*** Opening of Excerpted passage ***

The internal diameter of the hollow member, indicated by reference character "f", Figure 3, should be less than about 10 centimeters with about 0.5 centicentimeters being preferred. Hollow members with an internal diameter such as 1 millimeter and 0.1 millimeter are contemplated. The internal perimeter of the hollow member perpendicular to the axis of the hollow member, should be less than about 32 centimeters.

For use in the neck of a flask, the aerator is placed in the neck of flask 150 as shown in Figure 2. The reaction medium 151 is held in the flask and the air or other gas 152 is above the reaction medium 151. Aerator 110 is held in neck 153 of flask 150 by a wad of cotton 154. The direction of air flow is indicated by arrows 155. As shown by arrows 155 the gas passes downwardly through aerator 110 and upwardly through cotton wad 154 where the orientation of the tapers through the wall of the hollow member corresponds to that shown in Figure 4. When used in this specific application, surrounded by a wad of cotton or similar material as in Figure 2, screens 112 and 113 of Figure 1 may be used to protect the hollow members .

*** Close of Excerpted passage ***
*** Opening of Data for review ***

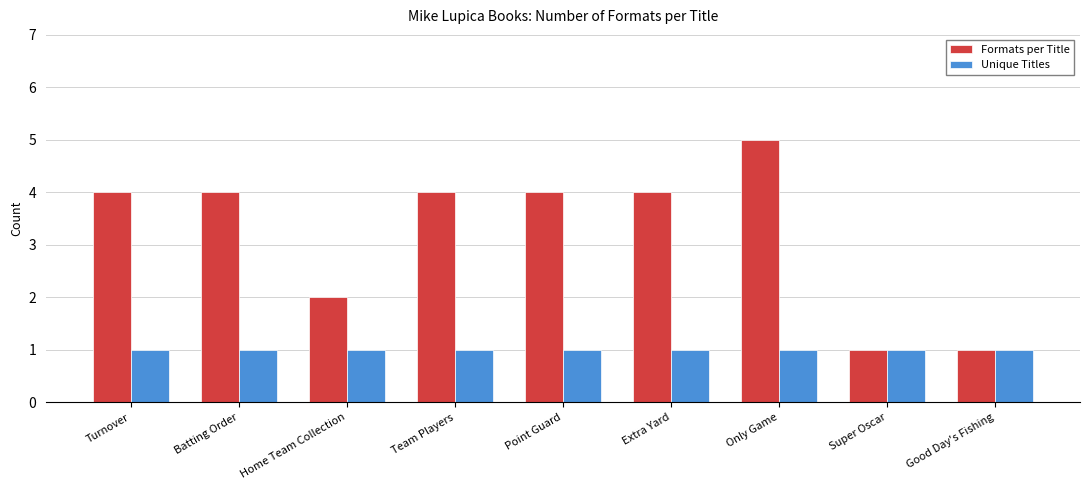

Reading right to left, transcribe all the data shown in this chart.

Formats per Title: 1	1	5	4	4	4	2	4	4
Unique Titles: 1	1	1	1	1	1	1	1	1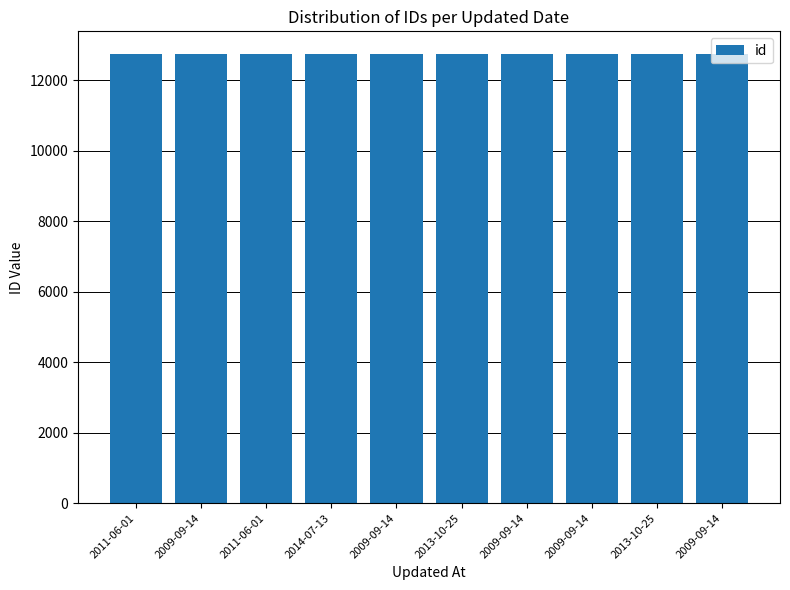

What is the difference between the second highest and minimum values?

9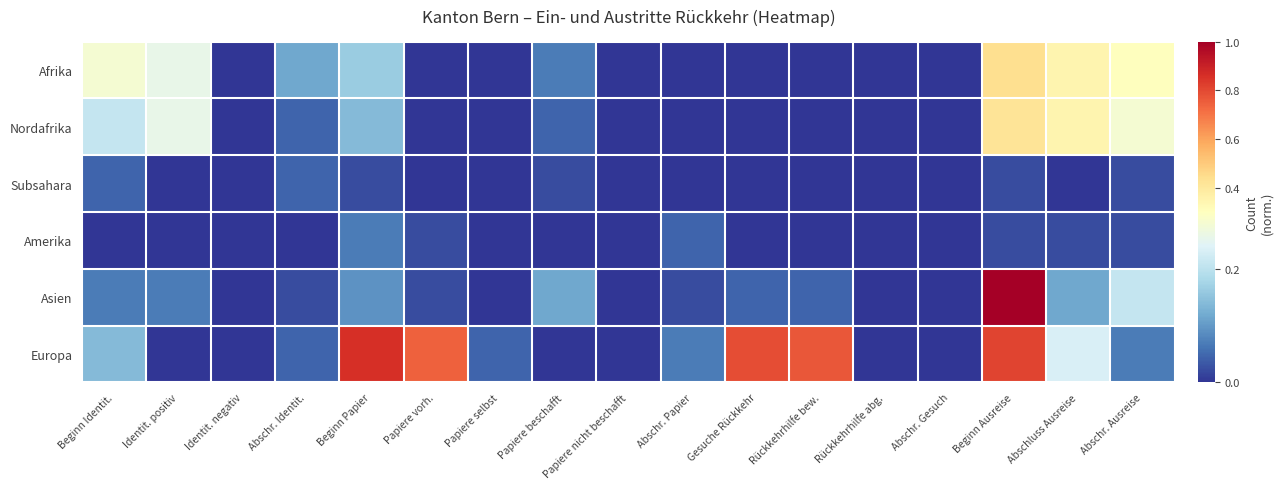

How many distinct data groups are displayed?

6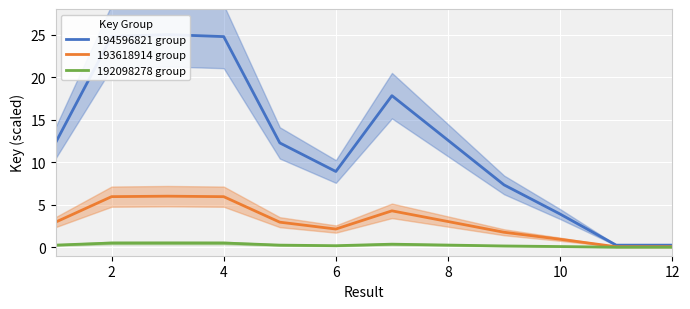

True or false: 194596821 group and 193618914 group intersect in this chart.

False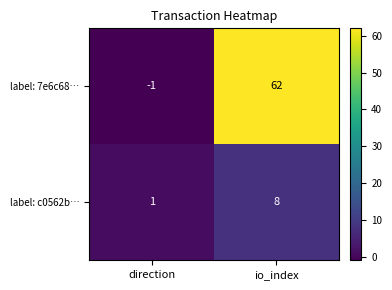

What is the sum of the label: 7e6c68… values at io_index and direction?

61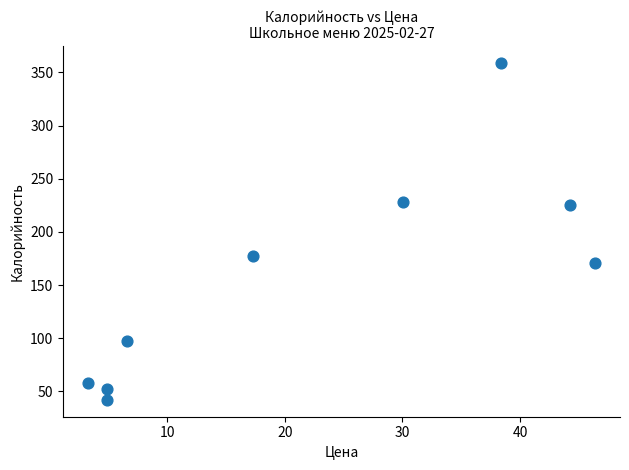

What is the average Y value?

156.6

*** Close of Data for review ***

## Tasks to carry out
**A)** From the aerator passage, output the part between "The internal diameter" and "about 32 centimeters.", inclusive.
**B)** Answer these questions using the aerator passage:
(i) Which reference character indicates the internal diameter of the hollow member?
(ii) The internal perimeter of the hollow member should be less than about what length?
(iii) What holds aerator 110 in neck 153 of flask 150?

## Your written answers
**A)**
The internal diameter of the hollow member, indicated by reference character "f", Figure 3, should be less than about 10 centimeters with about 0.5 centicentimeters being preferred. Hollow members with an internal diameter such as 1 millimeter and 0.1 millimeter are contemplated. The internal perimeter of the hollow member perpendicular to the axis of the hollow member, should be less than about 32 centimeters.

**B)**
(i) "f"
(ii) About 32 centimeters
(iii) A wad of cotton (154)